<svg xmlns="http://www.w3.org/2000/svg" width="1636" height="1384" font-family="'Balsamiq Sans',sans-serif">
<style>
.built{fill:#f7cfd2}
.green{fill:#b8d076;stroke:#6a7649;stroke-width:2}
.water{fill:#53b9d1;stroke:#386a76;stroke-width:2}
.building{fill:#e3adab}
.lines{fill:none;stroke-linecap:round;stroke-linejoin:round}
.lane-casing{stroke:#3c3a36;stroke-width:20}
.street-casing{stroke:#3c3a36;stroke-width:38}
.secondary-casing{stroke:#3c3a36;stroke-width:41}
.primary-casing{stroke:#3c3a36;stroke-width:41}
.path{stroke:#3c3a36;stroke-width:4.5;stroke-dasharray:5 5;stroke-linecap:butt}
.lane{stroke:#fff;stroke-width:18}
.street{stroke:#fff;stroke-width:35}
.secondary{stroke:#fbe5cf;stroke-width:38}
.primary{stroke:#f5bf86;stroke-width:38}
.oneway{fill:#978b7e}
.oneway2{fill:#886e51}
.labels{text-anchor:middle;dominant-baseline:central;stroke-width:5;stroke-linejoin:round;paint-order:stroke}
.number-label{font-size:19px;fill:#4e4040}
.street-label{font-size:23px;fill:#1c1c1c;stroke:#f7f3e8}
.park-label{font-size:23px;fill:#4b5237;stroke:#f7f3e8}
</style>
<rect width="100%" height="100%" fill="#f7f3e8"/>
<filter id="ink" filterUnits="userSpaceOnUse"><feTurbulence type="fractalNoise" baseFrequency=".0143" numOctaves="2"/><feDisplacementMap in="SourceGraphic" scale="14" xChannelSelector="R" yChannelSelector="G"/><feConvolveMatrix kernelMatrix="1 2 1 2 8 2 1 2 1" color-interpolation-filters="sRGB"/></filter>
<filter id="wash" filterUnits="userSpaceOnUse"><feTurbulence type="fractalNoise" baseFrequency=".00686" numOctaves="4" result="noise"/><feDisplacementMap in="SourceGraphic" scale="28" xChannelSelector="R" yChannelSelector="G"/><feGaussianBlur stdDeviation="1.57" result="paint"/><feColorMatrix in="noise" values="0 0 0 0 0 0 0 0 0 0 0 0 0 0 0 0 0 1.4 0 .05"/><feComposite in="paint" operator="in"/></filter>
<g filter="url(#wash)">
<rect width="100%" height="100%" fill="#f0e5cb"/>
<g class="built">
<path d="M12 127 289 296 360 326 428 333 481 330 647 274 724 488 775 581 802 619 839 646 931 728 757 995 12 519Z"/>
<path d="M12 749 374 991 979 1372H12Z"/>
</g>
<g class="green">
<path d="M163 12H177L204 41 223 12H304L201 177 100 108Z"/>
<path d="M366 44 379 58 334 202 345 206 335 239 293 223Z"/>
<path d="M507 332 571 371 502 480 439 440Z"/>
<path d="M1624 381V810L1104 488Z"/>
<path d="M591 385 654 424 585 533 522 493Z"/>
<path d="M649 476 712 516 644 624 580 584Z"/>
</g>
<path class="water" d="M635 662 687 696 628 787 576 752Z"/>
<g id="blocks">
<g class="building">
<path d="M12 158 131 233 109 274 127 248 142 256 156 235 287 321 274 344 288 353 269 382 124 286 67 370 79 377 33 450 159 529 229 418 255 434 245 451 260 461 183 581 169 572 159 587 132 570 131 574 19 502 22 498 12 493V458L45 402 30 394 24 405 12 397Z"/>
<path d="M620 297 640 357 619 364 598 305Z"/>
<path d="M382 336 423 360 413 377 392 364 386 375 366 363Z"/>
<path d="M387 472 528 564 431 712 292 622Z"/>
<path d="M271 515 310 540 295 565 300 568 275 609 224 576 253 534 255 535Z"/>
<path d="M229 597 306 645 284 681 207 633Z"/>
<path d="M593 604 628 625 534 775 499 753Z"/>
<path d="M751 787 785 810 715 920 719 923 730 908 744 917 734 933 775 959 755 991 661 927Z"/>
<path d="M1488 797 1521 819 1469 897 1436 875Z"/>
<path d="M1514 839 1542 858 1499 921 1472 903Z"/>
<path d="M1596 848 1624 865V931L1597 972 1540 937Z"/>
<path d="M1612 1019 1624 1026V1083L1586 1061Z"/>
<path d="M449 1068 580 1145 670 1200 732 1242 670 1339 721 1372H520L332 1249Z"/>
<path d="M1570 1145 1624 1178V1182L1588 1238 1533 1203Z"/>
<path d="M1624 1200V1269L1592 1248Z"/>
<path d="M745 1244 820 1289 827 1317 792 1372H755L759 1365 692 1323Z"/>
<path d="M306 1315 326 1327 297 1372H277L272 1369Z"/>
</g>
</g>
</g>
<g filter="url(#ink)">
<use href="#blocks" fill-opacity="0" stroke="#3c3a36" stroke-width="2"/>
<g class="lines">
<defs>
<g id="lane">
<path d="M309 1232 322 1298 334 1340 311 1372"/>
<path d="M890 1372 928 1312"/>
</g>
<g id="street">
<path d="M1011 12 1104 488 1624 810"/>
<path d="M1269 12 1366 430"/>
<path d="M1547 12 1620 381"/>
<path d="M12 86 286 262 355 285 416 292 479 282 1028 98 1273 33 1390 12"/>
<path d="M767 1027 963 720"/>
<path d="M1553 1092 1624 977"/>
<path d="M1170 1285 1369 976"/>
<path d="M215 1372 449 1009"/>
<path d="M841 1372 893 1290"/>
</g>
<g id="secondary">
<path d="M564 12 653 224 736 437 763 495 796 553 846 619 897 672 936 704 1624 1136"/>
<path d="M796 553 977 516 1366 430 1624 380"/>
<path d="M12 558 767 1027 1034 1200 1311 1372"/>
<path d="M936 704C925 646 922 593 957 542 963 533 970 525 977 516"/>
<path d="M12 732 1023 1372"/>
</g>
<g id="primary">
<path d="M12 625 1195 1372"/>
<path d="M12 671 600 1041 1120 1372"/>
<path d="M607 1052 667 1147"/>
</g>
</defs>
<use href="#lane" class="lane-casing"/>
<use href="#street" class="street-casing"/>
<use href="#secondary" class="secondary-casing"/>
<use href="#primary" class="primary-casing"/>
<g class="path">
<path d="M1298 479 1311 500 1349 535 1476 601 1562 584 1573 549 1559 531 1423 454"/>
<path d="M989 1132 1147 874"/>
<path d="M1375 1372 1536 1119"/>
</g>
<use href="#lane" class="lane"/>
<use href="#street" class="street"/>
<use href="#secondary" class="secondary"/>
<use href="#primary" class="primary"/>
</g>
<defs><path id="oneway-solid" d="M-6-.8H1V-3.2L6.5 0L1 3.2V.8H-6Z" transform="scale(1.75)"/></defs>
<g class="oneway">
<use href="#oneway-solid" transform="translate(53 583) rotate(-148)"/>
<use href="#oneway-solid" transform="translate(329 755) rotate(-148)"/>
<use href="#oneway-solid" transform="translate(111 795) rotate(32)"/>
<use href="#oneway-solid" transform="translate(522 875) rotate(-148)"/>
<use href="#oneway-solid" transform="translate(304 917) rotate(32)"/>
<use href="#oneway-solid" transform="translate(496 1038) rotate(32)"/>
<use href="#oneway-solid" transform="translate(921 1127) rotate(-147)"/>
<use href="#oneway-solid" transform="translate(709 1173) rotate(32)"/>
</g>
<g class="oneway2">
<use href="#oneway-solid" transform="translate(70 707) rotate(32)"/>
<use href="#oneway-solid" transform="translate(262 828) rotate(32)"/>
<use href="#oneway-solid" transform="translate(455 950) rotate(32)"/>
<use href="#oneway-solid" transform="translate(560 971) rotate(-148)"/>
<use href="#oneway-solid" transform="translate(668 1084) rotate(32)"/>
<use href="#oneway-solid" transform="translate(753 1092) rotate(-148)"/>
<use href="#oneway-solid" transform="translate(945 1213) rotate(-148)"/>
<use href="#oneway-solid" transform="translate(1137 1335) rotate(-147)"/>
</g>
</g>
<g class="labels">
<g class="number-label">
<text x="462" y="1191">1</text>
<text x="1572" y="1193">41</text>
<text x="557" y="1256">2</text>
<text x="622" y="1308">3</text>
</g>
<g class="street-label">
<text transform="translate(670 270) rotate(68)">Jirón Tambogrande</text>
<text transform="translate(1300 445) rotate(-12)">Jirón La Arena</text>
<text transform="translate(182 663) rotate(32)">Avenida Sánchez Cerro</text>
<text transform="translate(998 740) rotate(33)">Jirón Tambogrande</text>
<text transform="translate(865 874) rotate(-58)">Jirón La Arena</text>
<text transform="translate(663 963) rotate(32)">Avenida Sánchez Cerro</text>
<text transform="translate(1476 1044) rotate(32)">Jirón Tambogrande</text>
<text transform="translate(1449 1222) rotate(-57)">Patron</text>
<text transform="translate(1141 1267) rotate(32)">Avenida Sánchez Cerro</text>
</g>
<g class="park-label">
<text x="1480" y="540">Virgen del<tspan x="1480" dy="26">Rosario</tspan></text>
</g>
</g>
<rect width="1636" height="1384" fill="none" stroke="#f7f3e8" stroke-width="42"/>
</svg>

- [Task description]: Your reply must consist of one number, the count of lines in the entries that hold "filter".

- [Final answer]: 4